I doubt that it is a good practice to ship the public key used to
sign things in the repository in the repository itself

– Junio C Hamano, git@vger.kernel.org:
expired key in junio-gpg-pub

Git ships with the maintainer’s public key.

But you won’t find it in your worktree—it’s hidden in plain
sight.

Junio Hamano’s public key is a blob in the git object
database.
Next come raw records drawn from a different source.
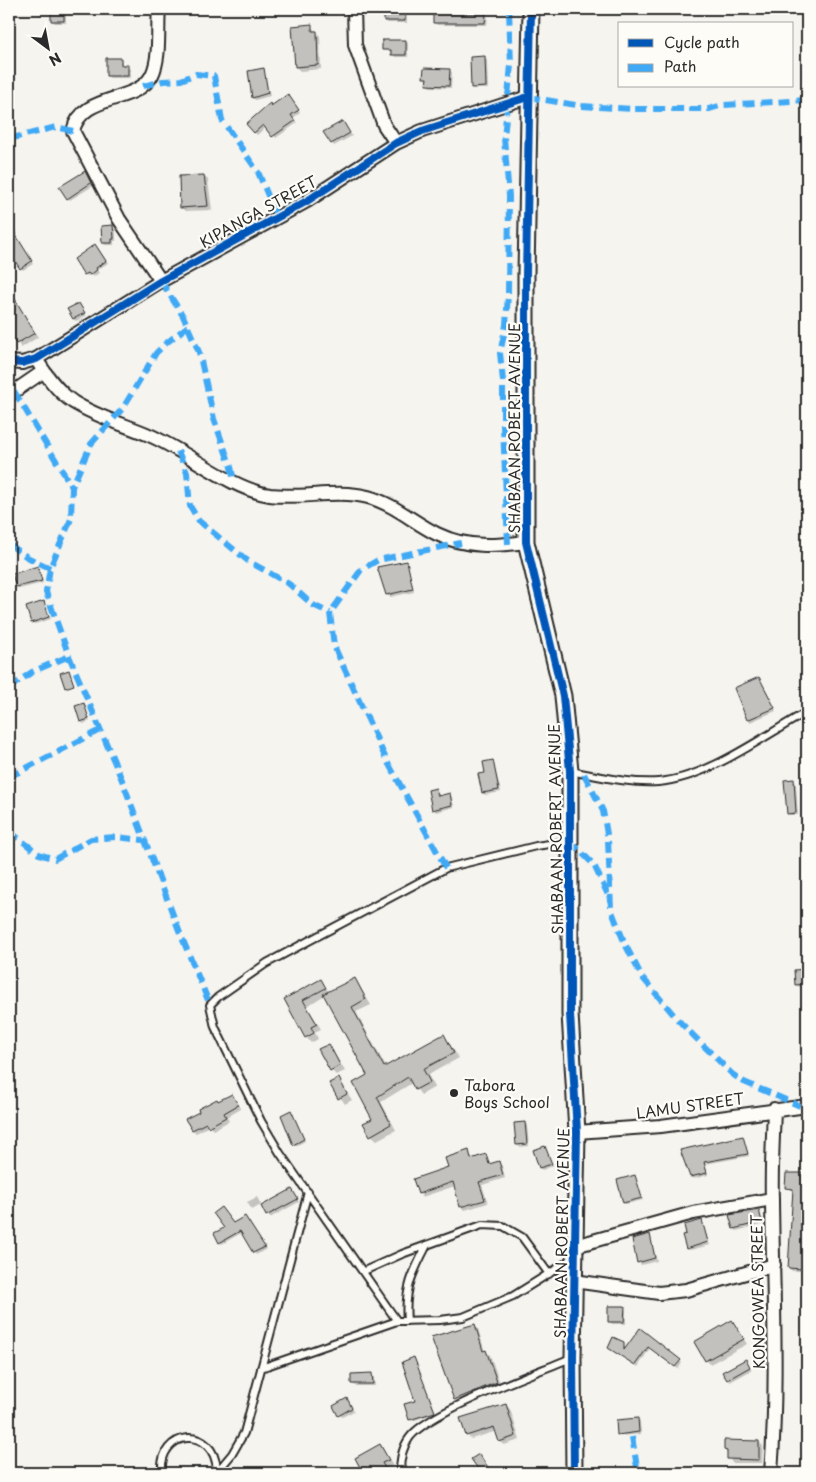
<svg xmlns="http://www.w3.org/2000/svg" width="816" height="1482" viewBox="0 0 816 1482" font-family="'Playpen Sans',sans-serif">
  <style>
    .shadow { fill: #0003 }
    .building { fill: #c2c1be; stroke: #2b2b2b }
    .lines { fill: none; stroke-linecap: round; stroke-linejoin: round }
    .service-casing { stroke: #2b2b2b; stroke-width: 10 }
    .minor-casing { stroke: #2b2b2b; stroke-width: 16 }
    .tertiary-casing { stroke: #2b2b2b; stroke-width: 19 }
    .service { stroke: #fdfcf7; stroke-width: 6 }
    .minor { stroke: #fdfcf7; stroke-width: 12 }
    .tertiary { stroke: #fdfcf7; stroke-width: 15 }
    .quiet { stroke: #3fa9f5; stroke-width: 6; stroke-dasharray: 12 6; stroke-linecap: butt }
    .cycleway-casing { stroke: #fdfcf7; stroke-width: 11 }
    .cycleway { stroke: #0057b8; stroke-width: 8 }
    .poi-dot { fill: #2b2b2b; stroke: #fdfcf7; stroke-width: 2 }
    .labels { text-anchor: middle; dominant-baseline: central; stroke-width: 4.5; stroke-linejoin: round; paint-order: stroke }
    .street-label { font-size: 15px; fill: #2b2b2b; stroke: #fdfcf7 }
    .poi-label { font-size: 15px; fill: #2b2b2b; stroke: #fdfcf7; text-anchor: start }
  </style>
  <rect width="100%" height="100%" fill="#f5f4ef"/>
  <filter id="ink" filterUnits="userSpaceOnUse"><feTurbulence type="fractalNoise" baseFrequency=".02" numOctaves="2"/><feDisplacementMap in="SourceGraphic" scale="10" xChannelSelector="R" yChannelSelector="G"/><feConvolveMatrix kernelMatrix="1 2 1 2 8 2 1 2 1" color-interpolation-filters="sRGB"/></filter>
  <g filter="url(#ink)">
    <path class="shadow" d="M52,9H66V23H55L52,21Z
      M385,9H455V12L485,14L488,17L487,25H437L435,23L434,9H407V23H388L385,20Z
      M311,26L320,36L321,69L300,71L296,67Z
      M405,41L408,43V57H395L392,52L383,50Z
      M484,58L487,60L488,89H474L472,87Z
      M121,59L123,66L130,69V78H110L107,76Z
      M263,70L270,96L255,100L253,98L249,72Z
      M449,70L452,72L451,88L430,87L428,85L425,77Z
      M291,98L300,113L293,118L297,123L276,138L266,127L257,135L247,124L270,105L272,107Z
      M345,125L352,136L334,146L325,132Z
      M87,175L93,186L70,200L68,198Z
      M204,176L208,180L212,210L185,211L181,207Z
      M9,219L17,233L15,234L33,264L23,270L9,248Z
      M102,227H113L116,230V241H114V245H105L103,243Z
      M98,248L108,263L97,270L99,273L93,277L91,275L88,276L85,274Z
      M9,292L38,337L21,348L9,331Z
      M81,307L86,316L76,321L74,319Z
      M803,446H807V470L805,468Z
      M406,562L414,592L390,597L387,595Z
      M38,568L43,583L19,589L17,586Z
      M44,603L51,619L35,624L32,622Z
      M807,654V671L804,655Z
      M759,678L776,711L750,722L748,720Z
      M83,705L90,721L83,724L81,721Z
      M493,761L501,792L485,795L483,793Z
      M794,781L796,783L798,815H790L788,813Z
      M436,789L440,797L449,794L452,797L454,807L436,812L434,809Z
      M807,970V986L799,987L796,984L795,971Z
      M355,979L371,1005L356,1012L386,1067L444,1036L459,1058L428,1075L435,1087L421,1095L412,1083L381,1102L396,1130L377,1140L371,1135L373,1119L368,1076L325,995L307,1006L321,1029L315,1032L318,1039L311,1043L306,1037L286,999L320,980L330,993Z
      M329,1045L345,1071L336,1075L331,1070Z
      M339,1080L352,1100L345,1104L331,1084Z
      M232,1096L241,1109L227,1117L229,1121L213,1130L209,1126L196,1133L193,1130L201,1112Z
      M292,1113L305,1141L296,1146L282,1116Z
      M524,1123L527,1125L529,1146L519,1147L517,1144Z
      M742,1137L749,1156L705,1164L708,1175L693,1179L691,1177L681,1151Z
      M545,1147L553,1166L542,1170L540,1168Z
      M469,1152L473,1159L485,1156L491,1165L498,1162L502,1166L505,1178L482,1185L488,1203L465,1210L461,1207L455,1186L422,1197L419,1193Z
      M787,1174L807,1175V1268H804V1271H792L789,1268L794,1191L787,1188Z
      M634,1176L643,1200L626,1204L624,1203Z
      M292,1190L299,1202L270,1218L262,1207Z
      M257,1197L261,1205L252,1210L247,1202Z
      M759,1211L764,1224L736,1231L734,1228Z
      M247,1219L266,1249L256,1255L243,1232L222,1244L220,1242L225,1228Z
      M701,1221L710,1245L690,1250L687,1248Z
      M649,1235L657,1261L641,1265L639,1262Z
      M624,1308L626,1310V1324H612L609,1321Z
      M732,1321L747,1344L710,1364L706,1360Z
      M474,1325L478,1329L485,1352L490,1355L501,1386L459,1403L455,1399Z
      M640,1330L682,1363L678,1369L650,1348L638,1367L612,1350L623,1343L626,1350Z
      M414,1359L436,1413L412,1421L410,1419L417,1401Z
      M746,1361L752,1370L730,1382L728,1379Z
      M372,1375L374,1377L375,1386H355L353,1384Z
      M347,1399L354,1411L342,1417L340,1415Z
      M506,1405L510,1409L520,1440L504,1445L500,1441L497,1431L471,1439L467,1435Z
      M637,1419L640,1421L641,1434L621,1436L618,1434Z
      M759,1442L763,1446L762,1463H732L725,1450Z
      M380,1445L393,1465L387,1469L389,1473H365Z
      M331,1470L334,1473H325Z"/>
    <path class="building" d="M51,9H64V21H51Z
      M384,9H405V21H384Z
      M433,9H442L443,13H486L485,23H433Z
      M312,24V31H317L318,65L295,67L292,26Z
      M382,40H406V55H391V50H382Z
      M485,56L486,87L471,88L470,57Z
      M106,58H121V65H128V76H106Z
      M264,68L268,93L252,98L248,71Z
      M424,68L450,69L449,86L426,85L427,78H423Z
      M288,94L299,110L291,115L295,121L272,137L263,125L254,133L246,124L270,103L271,106Z
      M343,121L350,133L331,144L323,132Z
      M85,171L91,183L67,199L59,187Z
      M204,175L208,206L180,208L179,176Z
      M9,224L32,261L20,269L9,251Z
      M113,225L114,239H112V243H102L101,226Z
      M95,244L106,261L96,268L97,270L90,275L88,273L84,275L74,259Z
      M9,289L35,333L16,344L9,333Z
      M79,303L85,313L73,319L67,309Z
      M407,561L413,589L386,595L377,567Z
      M38,566L42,581L16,587L12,574Z
      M44,601L49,617L31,623L26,607Z
      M69,670L74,685L65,688L60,673Z
      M759,677L775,708L747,720L734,688Z
      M84,703L89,719L80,722L75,706Z
      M493,760L499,790L482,793L478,774L485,773L483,762Z
      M794,779L796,813L787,814L784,780Z
      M436,788L438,796L450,793L452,805L432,810L428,790Z
      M807,969V984L795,985L794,970Z
      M355,978L366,999L352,1007L384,1067L444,1034L454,1053L423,1069L430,1082L415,1090L408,1077L377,1097L391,1124L370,1136L363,1123L372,1119L353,1083L367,1075L323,994Z
      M321,979L326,988L303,1000L317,1024L311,1027L314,1033L305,1038L284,999Z
      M329,1044L340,1065L330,1071L318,1049Z
      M339,1078L347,1094L338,1099L329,1083Z
      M232,1094L238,1105L224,1113L226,1117L208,1127L206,1123L192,1130L185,1119L199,1112L198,1109L217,1099L218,1101Z
      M291,1110L304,1139L293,1145L281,1115Z
      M525,1122L527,1144L516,1145L514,1123Z
      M743,1136L748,1154L704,1162L707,1173L690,1177L680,1150Z
      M545,1146L552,1164L539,1168L533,1150Z
      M469,1150L471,1159L486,1154L489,1164L499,1161L503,1175L479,1182L485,1200L460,1207L453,1182L418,1194L413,1179L448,1167L445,1158Z
      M786,1173H807V1266H802V1269L788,1268L793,1189L785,1188Z
      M635,1175L642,1198L623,1203L617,1180Z
      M292,1189L298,1199L266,1216L261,1206Z
      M221,1207L233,1223L245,1216L265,1247L253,1253L240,1231L219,1243L214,1233L224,1228L213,1213Z
      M759,1210L762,1222L733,1229L729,1215Z
      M702,1220L708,1242L686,1249L682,1235L686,1234L684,1225Z
      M650,1234L655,1258L637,1263L632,1239Z
      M608,1306H625L624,1322H608Z
      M732,1320L744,1339L705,1361L694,1342Z
      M475,1324L483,1351L486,1350L497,1382L454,1400L431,1337Z
      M640,1328L681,1360L675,1367L648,1347L635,1365L608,1348L613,1337L624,1342V1350Z
      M414,1357L435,1412L409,1420L404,1404L415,1401L402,1362Z
      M746,1359L750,1367L727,1380L722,1372Z
      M372,1373L373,1384H351V1374Z
      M347,1398L352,1408L338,1416L333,1406Z
      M506,1404L516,1436L499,1442L494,1427L466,1436L460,1418Z
      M638,1418L639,1432L617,1435L616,1420Z
      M724,1440L759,1441V1460L727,1459V1451L724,1450Z
      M380,1444L389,1460L382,1463L388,1473H363L355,1458Z
      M479,1454L492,1473H481L471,1459Z"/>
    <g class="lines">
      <g class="service-casing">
        <path id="service" d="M570,771C598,776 630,784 658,782C709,778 763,736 807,712
          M364,1271L402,1254L482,1225L503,1226L522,1237L549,1274
          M397,1321L280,1153L261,1121L215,1027L210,1005L218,997L267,963L446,868L536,846L569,841
          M407,1321C404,1289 413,1272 427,1245
          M261,1368L397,1321L440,1320L463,1317L513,1296L574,1258
          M162,1473C158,1430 214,1424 217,1470
          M216,1473L232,1454L244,1433L308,1192
          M400,1473C400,1461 402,1447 410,1437C431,1410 536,1373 571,1358"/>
      </g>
      <g class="minor-casing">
        <path id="minor" d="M159,9C157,29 161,56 152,75C136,105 82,92 73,131L119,219L161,281
          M354,9L355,45L384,125L396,143
          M36,359C46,375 57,391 73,402C97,417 123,424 149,435C187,451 230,489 270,495C303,499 335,489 368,497C394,504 413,522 437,534C466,548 496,546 526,542
          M9,362L22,363L36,359L161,281L307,201L396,143L422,131L528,97
          M9,395L44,371
          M577,1132L661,1126L807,1106
          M575,1246L693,1213L772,1199
          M574,1281L659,1293L686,1290L774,1265
          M771,1473C778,1382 773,1292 772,1200C771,1170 773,1140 774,1109"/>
      </g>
      <g class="tertiary-casing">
        <path id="tertiary" d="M531,9L526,274V542L563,696L570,771V1014L577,1132L573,1357L574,1473"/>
      </g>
      <use href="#service" class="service"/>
      <use href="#minor" class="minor"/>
      <use href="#tertiary" class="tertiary"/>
      <path class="quiet" d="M143,86L163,81L181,80L196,74L214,76L222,120L258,172L277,217
        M528,97L582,106L634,109H709L723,105L807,100
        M9,139L56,127L73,131
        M161,281L183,316L199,352L214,419L231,467L234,481
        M188,326L165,344L156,353L123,408L91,444L72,487L71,519L50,568L46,592L69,656L122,780L180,933L210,1005
        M14,391L72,487
        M178,451L187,473L190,506L199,521L248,561L289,584L313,605L330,613
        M9,544L27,557L50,568
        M508,544L503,426V381L500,353L506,325L508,294L509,196L504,138L511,65L509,9
        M9,688L32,672L69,656
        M584,774L603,811L608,840L611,909L625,944L642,977L678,1020L732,1074L744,1082L800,1106
        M9,777L100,730
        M9,831L39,854L55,859L91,839L116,837L143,840
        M570,841L594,865L608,895
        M446,868L386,759L334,646L330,613L361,570L378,560L461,543
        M632,1437L638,1473"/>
      <g class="cycleway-casing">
        <path id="cycleway" d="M531,9L526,274V542L563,696L570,771V1014L577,1132L573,1357L574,1473
          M9,362L22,363L36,359L161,281L307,201L396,143L422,131L528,97"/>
      </g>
      <use href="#cycleway" class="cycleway"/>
    </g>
  </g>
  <circle class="poi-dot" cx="454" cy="1093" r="5"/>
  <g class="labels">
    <g class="street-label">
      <text transform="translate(258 211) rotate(-29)">KIPANGA STREET</text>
      <text transform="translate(513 428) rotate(-90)">SHABAAN ROBERT AVENUE</text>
      <text transform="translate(555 829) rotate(-91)">SHABAAN ROBERT AVENUE</text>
      <text transform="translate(690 1105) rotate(-8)">LAMU STREET</text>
      <text transform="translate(561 1233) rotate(-89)">SHABAAN ROBERT AVENUE</text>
      <text transform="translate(757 1292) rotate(-91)">KONGOWEA STREET</text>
    </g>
    <g class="poi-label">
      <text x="464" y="1084">Tabora<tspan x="464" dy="17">Boys School</tspan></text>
    </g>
  </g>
  <rect width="816" height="1482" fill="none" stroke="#fdfcf7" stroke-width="30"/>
  <rect x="15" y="15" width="786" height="1452" fill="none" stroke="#2b2b2b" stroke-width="2" filter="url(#ink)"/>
  <rect x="618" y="22" width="175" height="65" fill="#fdfcf7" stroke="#a9a8a5"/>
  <rect x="628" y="39" width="25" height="8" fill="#0057b8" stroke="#a9a8a5"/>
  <text x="664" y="48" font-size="15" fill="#2b2b2b">Cycle path</text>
  <rect x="628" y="64" width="25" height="8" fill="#3fa9f5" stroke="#a9a8a5"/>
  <text x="664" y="72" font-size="15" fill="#2b2b2b">Path</text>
  <g transform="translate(48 48) rotate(148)" stroke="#fdfcf7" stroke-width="4" paint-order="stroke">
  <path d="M0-4L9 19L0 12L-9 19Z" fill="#2b2b2b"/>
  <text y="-8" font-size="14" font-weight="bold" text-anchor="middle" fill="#2b2b2b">N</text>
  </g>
</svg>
It’s tagged with junio-gpg-pub, so you can only
see it with git cat-file:

(/^ヮ^)/*:・゚✧ git cat-file blob junio-gpg-pub
-----BEGIN PGP PUBLIC KEY BLOCK-----
Version: GnuPG v1
...

In 2021, Junio pretty much said that this was a bad
idea
.

But it led me to think about some other wonderful bad ideas.

Fake empty GitHub repos 📦

I made an empty GitHub repo called hidden-zangief.

hidden-zangief

Except it’s not empty.

Instead, it’s chockfull of sweet ANSI art—Zangief from Street Fighter
II.

Zangief + Figlet = magic

And if you clone it, after an initial warning, you can see Zangief is
still in there:

(/^ヮ^)/*:・゚✧ git clone https://github.com/thcipriani/hidden-zangief && cd hidden-zangief
Cloning into 'hidden-zangief'...
warning: You appear to have cloned an empty repository.